Menurut Aryo, penerapan TKDN yang sudah berjalan selama bertahun-tahun perlu diteruskan, tetapi harus disertai prosedur yang benar. Ia juga menyoroti proses pengurusan TKDN yang tidak mudah dan memakan waktu panjang, sehingga birokrasi dinilai perlu dibuat lebih sederhana.

Aryo menekankan pentingnya regulasi TKDN yang seimbang bagi semua vendor smartphone yang ingin masuk ke Indonesia. Ia menjelaskan bahwa perhitungan TKDN dapat diukur dari beberapa aspek, seperti hardware atau bahan baku, software yang biasanya berupa aplikasi, maupun investasi. Karena itu, ia menilai seluruh aspek tersebut semestinya diperlakukan setara tanpa pembedaan.

Ia menambahkan, sejauh ini kebijakan TKDN dinilai berjalan cukup baik karena sejumlah vendor smartphone telah membangun pabrik perakitan di Indonesia. Keberadaan fasilitas perakitan tersebut, menurutnya, turut membuka lapangan pekerjaan.

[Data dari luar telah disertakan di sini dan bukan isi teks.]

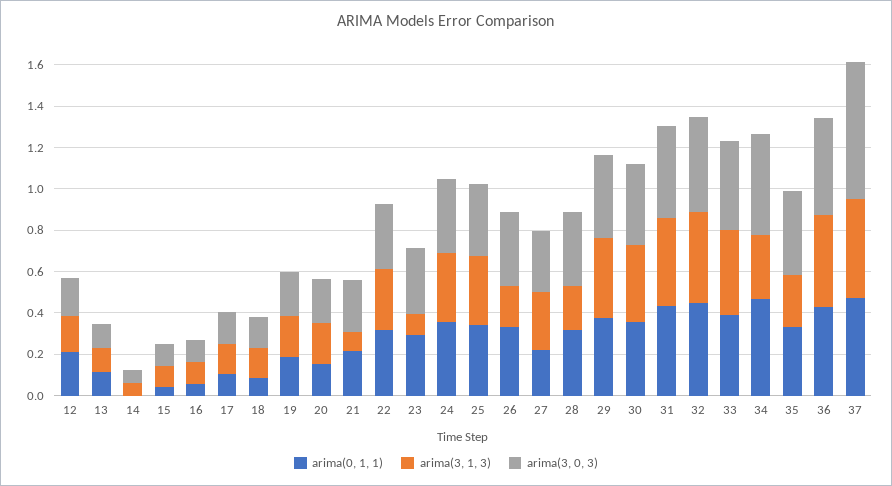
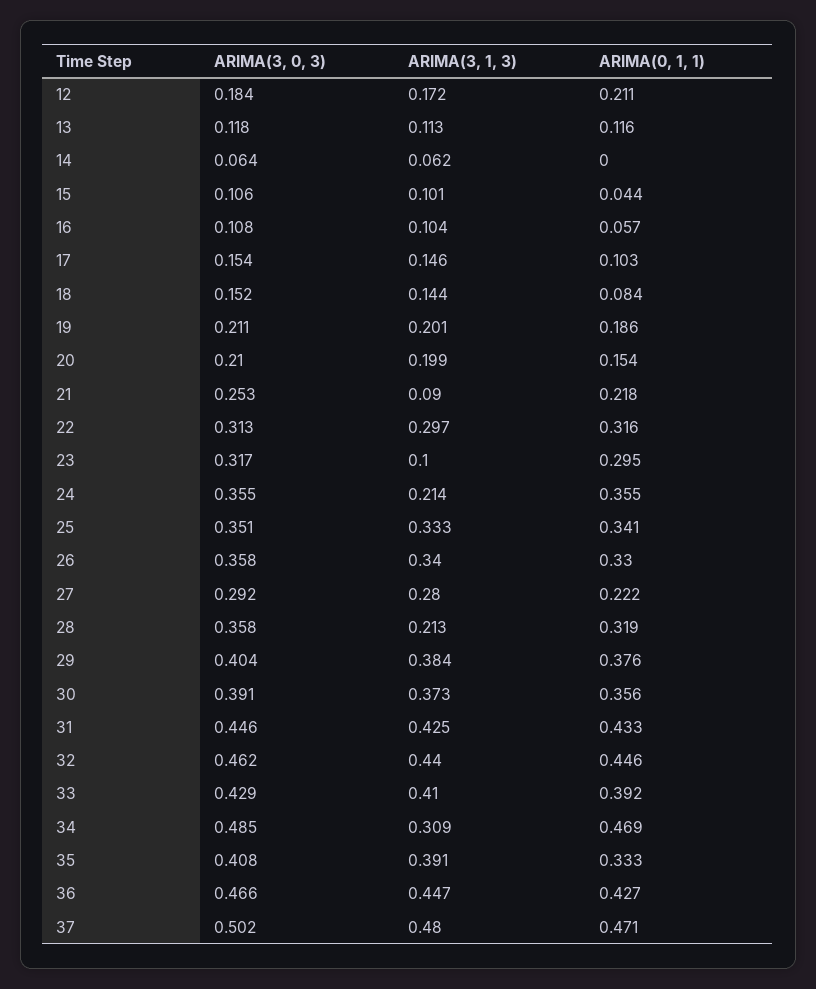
  {
    "arima(0, 1, 1)": {
      "12": 0.211,
      "13": 0.116,
      "14": 0,
      "15": 0.044,
      "16": 0.057,
      "17": 0.103,
      "18": 0.084,
      "19": 0.186,
      "20": 0.154,
      "21": 0.218,
      "22": 0.316,
      "23": 0.295,
      "24": 0.355,
      "25": 0.341,
      "26": 0.33,
      "27": 0.222,
      "28": 0.319,
      "29": 0.376,
      "30": 0.356,
      "31": 0.433,
      "32": 0.446,
      "33": 0.392,
      "34": 0.469,
      "35": 0.333,
      "36": 0.427,
      "37": 0.471
    },
    "arima(3, 1, 3)": {
      "12": 0.172,
      "13": 0.113,
      "14": 0.062,
      "15": 0.101,
      "16": 0.104,
      "17": 0.146,
      "18": 0.144,
      "19": 0.201,
      "20": 0.199,
      "21": 0.09,
      "22": 0.297,
      "23": 0.1,
-     "24": 0.35,
+     "24": 0.214,
      "25": 0.333,
-     "26": 0.2,
+     "26": 0.34,
      "27": 0.28,
      "28": 0.213,
      "29": 0.384,
      "30": 0.373,
      "31": 0.425,
      "32": 0.44,
      "33": 0.41,
      "34": 0.309,
-     "35": 0.25,
+     "35": 0.391,
      "36": 0.447,
      "37": 0.48
    },
    "arima(3, 0, 3)": {
      "12": 0.184,
      "13": 0.118,
      "14": 0.064,
      "15": 0.106,
      "16": 0.108,
      "17": 0.154,
      "18": 0.152,
      "19": 0.211,
      "20": 0.21,
      "21": 0.253,
      "22": 0.313,
      "23": 0.317,
      "24": 0.355,
      "25": 0.351,
      "26": 0.358,
      "27": 0.292,
      "28": 0.358,
      "29": 0.404,
      "30": 0.391,
      "31": 0.446,
      "32": 0.462,
      "33": 0.429,
      "34": 0.485,
      "35": 0.408,
      "36": 0.466,
-     "37": 0.65
+     "37": 0.502
    }
  }

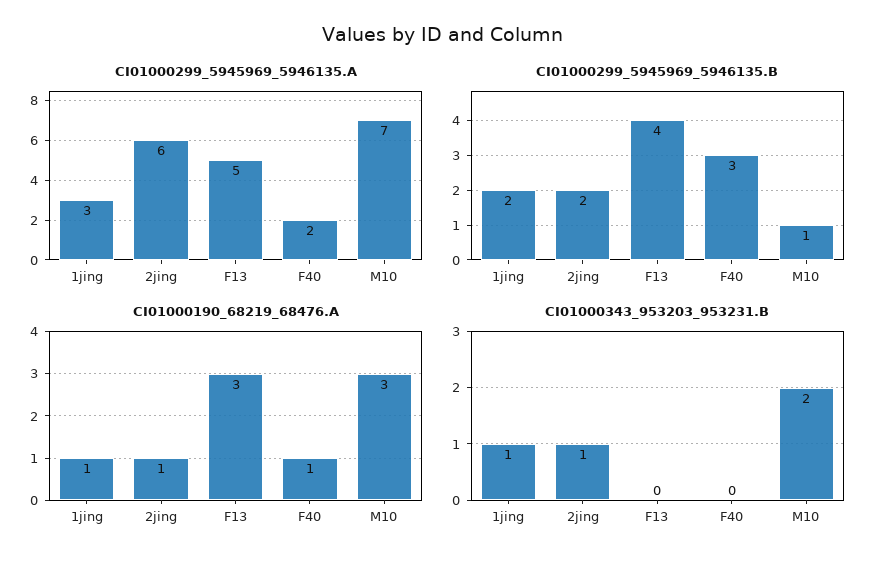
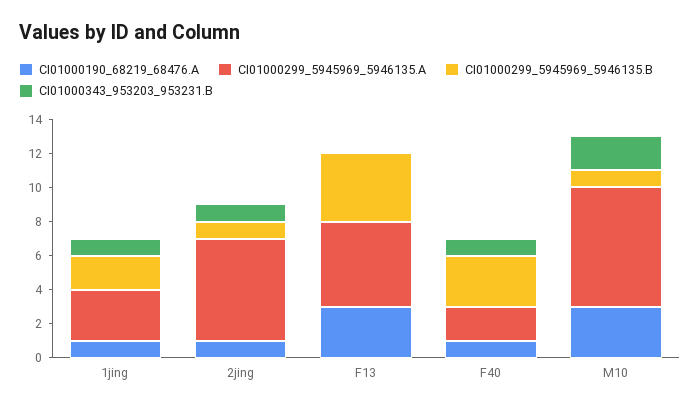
  {
    "CI01000299_5945969_5946135.A": {
      "1jing": 3,
      "2jing": 6,
      "F13": 5,
      "F40": 2,
      "M10": 7
    },
    "CI01000299_5945969_5946135.B": {
      "1jing": 2,
-     "2jing": 2,
+     "2jing": 1,
      "F13": 4,
      "F40": 3,
      "M10": 1
    },
    "CI01000190_68219_68476.A": {
      "1jing": 1,
      "2jing": 1,
      "F13": 3,
      "F40": 1,
      "M10": 3
    },
    "CI01000343_953203_953231.B": {
      "1jing": 1,
      "2jing": 1,
      "F13": 0,
-     "F40": 0,
+     "F40": 1,
      "M10": 2
    }
  }

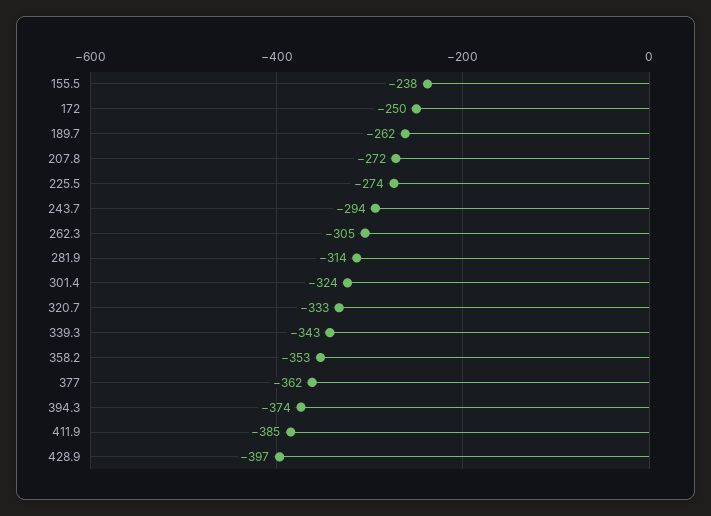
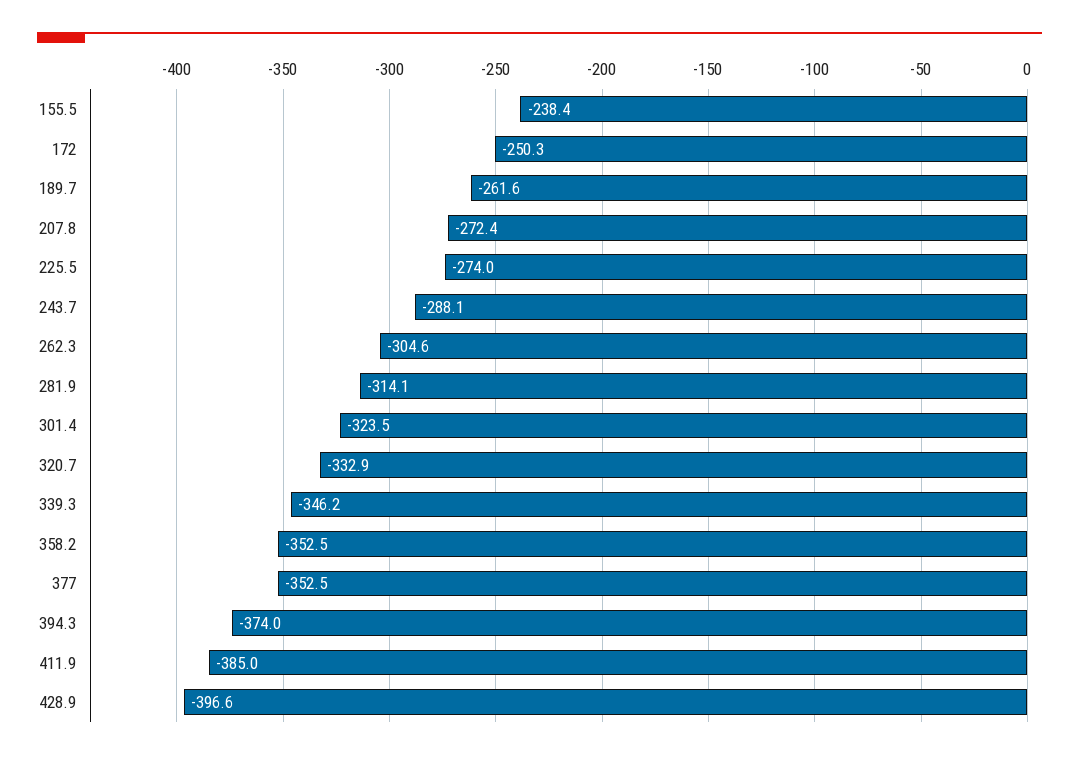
  {
    "155.5": -238.4,
    "172": -250.3,
    "189.7": -261.6,
    "207.8": -272.4,
    "225.5": -274,
-   "243.7": -294,
+   "243.7": -288.1,
    "262.3": -304.6,
    "281.9": -314.1,
    "301.4": -323.5,
    "320.7": -332.9,
-   "339.3": -343,
+   "339.3": -346.2,
    "358.2": -352.5,
-   "377": -362,
+   "377": -352.5,
    "394.3": -374,
    "411.9": -385,
    "428.9": -396.6
  }

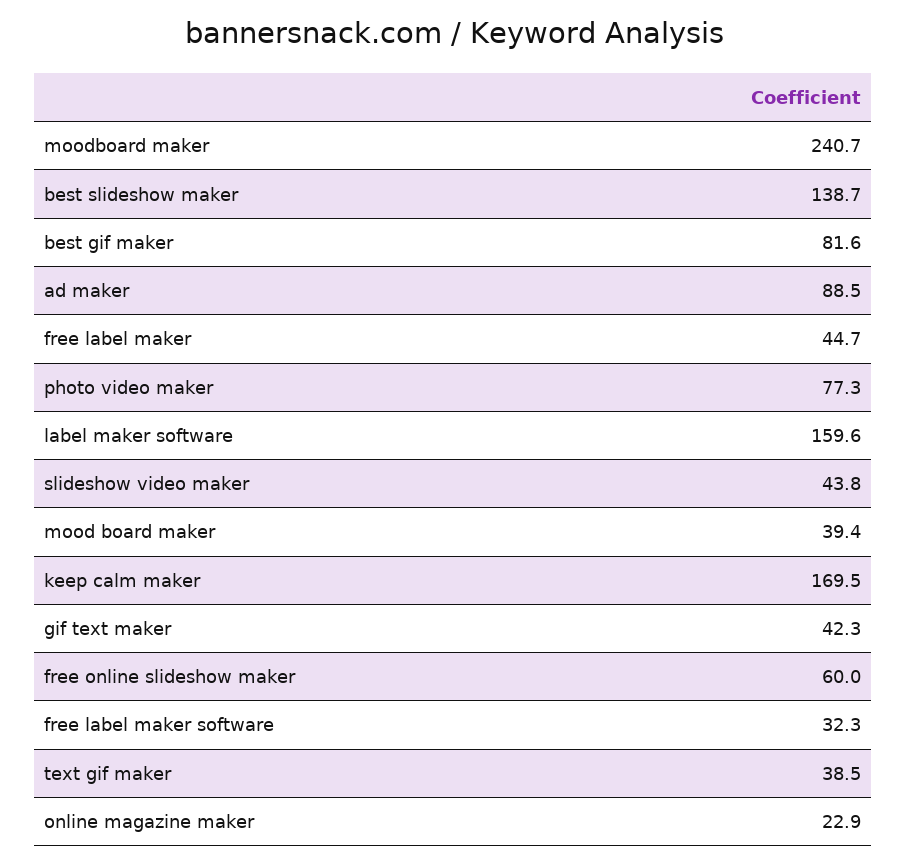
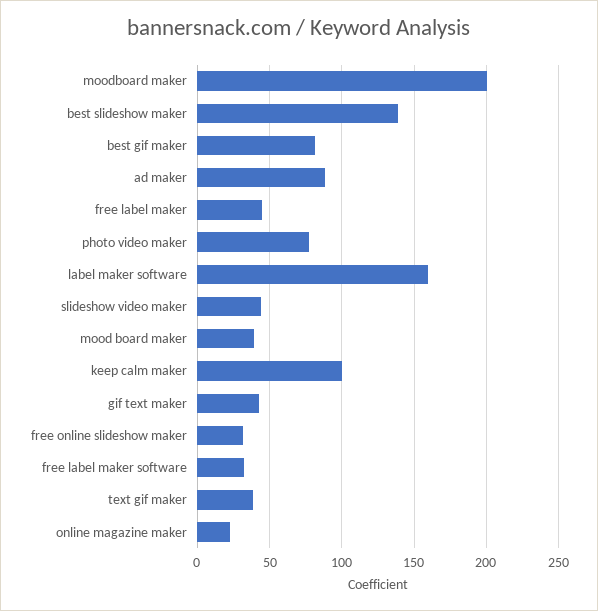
  {
-   "moodboard maker": 240.7,
+   "moodboard maker": 200,
    "best slideshow maker": 138.7,
    "best gif maker": 81.6,
    "ad maker": 88.5,
    "free label maker": 44.7,
    "photo video maker": 77.3,
    "label maker software": 159.6,
    "slideshow video maker": 43.8,
    "mood board maker": 39.4,
-   "keep calm maker": 169.5,
+   "keep calm maker": 100,
    "gif text maker": 42.3,
-   "free online slideshow maker": 60,
+   "free online slideshow maker": 30,
    "free label maker software": 32.3,
    "text gif maker": 38.5,
    "online magazine maker": 22.9
  }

Meski demikian, Aryo mengakui masih ada praktik pemenuhan TKDN yang memasukkan komponen atau unsur yang dinilai kurang substansial. Ia menyebut, untuk memenuhi persentase TKDN, beberapa vendor kerap mengandalkan kontribusi dari kardus kemasan, aplikasi buatan Indonesia yang belum tentu dibutuhkan pengguna, hingga komponen seperti charger.

Di sisi lain, Aryo menilai perlu dicermati pula ketersediaan industri komponen di dalam negeri. Ia mempertanyakan apakah Indonesia sudah memiliki produksi komponen seperti RAM atau motherboard. Jika tersedia, menurutnya, vendor dapat mempertimbangkan penggunaan produk lokal untuk meningkatkan nilai TKDN.

Aryo menyebut hal ini menjadi pekerjaan rumah bagi Indonesia untuk memperkuat kemampuan memproduksi komponen dengan nilai jual lebih tinggi, seperti chipset, kamera, dan produk berkualitas lainnya.